Dem Thema widmet sich auch ein Beitrag in Wissen aktuell: 2.8., 13:55 Uhr.

Studien weisen darauf hin, dass der Wald zu Bewegung anregt, dass er die Psyche positiv beeinflusst, den Stresspegel senkt, und den Parasympathicus, also unser Nervensystem beruhigt. Für suchtkranke Menschen gehe es im Wald auch darum, Kraft zu sammeln, um Rückfälle zu vermeiden, erklärt Dominik Mühlberger: „Der Fachterminus heißt ‚Coping Potential‘. Und es geht darum, den Wald als Erholungsraum, als ein mögliches Rückfallschutznetz zu sehen.“

Die Pilotstudie vom Bundesforschungszentrum für Wald und dem Anton Proksch Institut über den Wald in der Suchttherapie ist derzeit noch in Ausarbeitung.

Schmerzen im Wald lindern

Auch in der Schmerztherapie arbeitet das Bundesforschungszentrum für Wald mit einer Klinik zusammen. In Warmbad-Villach gibt es ein waldpädagogisches Angebot für Schmerzpatienten in der Rehabilitationsklinik.

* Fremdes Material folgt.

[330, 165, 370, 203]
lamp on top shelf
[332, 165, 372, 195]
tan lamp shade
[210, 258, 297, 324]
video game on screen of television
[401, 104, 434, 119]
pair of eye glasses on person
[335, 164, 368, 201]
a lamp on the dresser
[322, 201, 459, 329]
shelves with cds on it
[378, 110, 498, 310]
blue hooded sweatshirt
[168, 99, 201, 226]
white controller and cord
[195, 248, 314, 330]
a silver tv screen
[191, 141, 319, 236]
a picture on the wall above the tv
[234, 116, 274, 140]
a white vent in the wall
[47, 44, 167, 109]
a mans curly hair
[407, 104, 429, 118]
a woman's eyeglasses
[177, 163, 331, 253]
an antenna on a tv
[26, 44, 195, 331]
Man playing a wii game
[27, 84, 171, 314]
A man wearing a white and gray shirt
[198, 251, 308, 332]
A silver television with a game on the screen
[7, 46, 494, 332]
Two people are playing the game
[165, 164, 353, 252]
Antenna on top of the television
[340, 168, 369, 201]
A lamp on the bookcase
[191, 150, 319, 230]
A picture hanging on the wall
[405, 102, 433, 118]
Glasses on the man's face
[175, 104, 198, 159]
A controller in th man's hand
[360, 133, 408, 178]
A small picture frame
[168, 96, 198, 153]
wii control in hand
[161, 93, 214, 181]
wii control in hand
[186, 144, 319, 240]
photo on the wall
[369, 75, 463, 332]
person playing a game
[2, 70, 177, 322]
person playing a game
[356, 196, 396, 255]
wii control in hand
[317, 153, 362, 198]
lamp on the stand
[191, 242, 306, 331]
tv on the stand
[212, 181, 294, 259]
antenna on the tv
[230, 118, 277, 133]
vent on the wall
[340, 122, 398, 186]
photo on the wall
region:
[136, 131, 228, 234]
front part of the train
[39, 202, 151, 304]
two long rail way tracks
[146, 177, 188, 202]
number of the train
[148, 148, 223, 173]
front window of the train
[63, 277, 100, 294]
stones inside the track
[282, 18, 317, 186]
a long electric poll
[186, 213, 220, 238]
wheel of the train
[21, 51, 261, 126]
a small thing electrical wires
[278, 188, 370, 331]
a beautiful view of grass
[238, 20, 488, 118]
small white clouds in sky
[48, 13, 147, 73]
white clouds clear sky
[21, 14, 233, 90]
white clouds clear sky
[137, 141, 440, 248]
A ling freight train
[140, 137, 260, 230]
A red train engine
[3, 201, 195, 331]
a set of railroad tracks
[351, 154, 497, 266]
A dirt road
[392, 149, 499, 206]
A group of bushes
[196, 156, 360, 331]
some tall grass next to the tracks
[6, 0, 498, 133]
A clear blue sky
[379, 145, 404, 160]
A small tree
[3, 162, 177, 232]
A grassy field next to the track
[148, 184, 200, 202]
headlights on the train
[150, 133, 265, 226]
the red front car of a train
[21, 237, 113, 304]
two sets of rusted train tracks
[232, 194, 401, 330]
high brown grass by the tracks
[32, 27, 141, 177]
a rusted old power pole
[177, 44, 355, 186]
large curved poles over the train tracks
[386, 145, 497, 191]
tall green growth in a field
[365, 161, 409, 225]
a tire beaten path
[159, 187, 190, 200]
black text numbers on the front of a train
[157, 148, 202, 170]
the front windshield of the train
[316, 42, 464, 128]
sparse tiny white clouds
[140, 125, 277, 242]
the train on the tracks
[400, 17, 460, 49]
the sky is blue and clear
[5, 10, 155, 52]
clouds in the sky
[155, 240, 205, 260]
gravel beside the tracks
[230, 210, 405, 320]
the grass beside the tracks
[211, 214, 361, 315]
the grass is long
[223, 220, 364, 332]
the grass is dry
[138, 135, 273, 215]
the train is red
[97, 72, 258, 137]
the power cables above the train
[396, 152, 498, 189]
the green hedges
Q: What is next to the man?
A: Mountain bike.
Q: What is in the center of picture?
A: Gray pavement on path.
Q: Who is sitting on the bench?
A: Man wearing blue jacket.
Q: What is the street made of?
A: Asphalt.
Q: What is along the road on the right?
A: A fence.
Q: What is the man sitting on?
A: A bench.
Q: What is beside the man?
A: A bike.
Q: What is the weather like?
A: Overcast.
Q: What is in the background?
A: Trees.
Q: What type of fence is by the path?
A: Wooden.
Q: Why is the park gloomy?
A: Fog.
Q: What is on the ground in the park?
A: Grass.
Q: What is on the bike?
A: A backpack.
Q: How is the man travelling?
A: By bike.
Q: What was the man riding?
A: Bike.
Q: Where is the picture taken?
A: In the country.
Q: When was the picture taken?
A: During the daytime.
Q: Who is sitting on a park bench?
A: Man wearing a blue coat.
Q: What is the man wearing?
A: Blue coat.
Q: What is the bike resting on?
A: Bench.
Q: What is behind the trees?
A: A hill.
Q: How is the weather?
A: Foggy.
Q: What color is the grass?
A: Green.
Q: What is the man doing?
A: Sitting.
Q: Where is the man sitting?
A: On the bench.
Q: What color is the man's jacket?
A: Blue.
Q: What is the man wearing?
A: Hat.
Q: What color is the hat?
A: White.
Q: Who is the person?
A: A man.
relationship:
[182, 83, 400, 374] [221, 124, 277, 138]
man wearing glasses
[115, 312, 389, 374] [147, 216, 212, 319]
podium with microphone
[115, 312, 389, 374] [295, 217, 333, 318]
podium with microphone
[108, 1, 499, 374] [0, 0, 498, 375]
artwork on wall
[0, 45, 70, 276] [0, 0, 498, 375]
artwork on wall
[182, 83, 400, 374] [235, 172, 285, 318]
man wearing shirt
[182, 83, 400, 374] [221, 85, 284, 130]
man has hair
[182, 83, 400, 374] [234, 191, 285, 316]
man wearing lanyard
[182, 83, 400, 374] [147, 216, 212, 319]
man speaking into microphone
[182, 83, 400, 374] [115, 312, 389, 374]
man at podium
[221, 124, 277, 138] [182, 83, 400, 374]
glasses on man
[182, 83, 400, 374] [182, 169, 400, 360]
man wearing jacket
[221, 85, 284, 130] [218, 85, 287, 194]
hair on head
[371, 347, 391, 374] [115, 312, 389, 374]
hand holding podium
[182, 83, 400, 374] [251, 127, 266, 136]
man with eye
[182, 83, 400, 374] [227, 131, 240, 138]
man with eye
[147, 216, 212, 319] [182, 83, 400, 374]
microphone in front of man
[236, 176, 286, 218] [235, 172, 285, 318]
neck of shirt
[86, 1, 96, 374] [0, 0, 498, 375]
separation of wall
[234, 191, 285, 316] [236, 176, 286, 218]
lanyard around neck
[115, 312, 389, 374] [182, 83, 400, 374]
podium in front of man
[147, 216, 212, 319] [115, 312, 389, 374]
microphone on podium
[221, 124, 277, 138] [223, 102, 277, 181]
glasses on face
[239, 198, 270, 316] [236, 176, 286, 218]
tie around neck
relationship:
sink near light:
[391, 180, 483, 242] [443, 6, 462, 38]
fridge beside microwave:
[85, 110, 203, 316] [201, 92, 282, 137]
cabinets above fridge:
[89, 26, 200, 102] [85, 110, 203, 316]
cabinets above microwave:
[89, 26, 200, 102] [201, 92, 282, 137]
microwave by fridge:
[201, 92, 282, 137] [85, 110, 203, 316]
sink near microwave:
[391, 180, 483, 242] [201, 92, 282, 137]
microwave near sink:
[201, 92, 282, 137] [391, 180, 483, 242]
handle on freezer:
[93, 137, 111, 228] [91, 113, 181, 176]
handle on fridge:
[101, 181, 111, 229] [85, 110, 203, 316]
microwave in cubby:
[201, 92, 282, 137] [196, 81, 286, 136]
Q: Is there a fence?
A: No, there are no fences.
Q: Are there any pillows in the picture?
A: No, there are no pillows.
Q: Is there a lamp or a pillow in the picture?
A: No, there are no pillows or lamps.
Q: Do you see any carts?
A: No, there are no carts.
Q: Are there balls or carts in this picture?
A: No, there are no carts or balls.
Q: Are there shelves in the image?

Die Patientinnen und Patienten in der Schmerztherapie sind meist mehrere Wochen in der Klinik und dort eng in ein physio- und psychotherapeutisches Programm eingebunden. „Da wird der Wald als wirkliches Aussteigen aus diesem Stress oder diesem kontrollierten innerräumlichen Umfeld gesehen“, so Dominik Mühlberger. „Die Patienten gehen raus in einer kleinen Gruppe, machen einen Spaziergang – nicht länger als ein, zwei Kilometer – und schalten wirklich ab. Sie vergessen den Alltag um sich herum und befassen sich mit ihren Sinnen und ihrer Umwelt.“

In der Waldpädagogik ziehen die Therapeuten aber auch Analogien zwischen Mensch und Natur. „Ich kann mich bewusst dem Thema und der Erholung widmen und darauf hinweisen, dass auch ein Wald nach einem Kahlschlag oder nach Krankheit sich wieder erholen kann oder dass auch bei einem abgebrochenen Ast wieder Heilung passieren kann“, erklärt Mühlberger.

Das Waldtherapie-Angebot für Schmerzpatienten in der Reha Klinik Warmbach-Villach gibt es schon seit über fünf Jahren. Die Rückmeldungen der Patientinnen und Patienten fasst Dominik Mühlberger so zusammen: Der Wald schaffe eine positive Stimmung und die wiederum helfe, den schmerzvollen Alltag besser zu ertragen.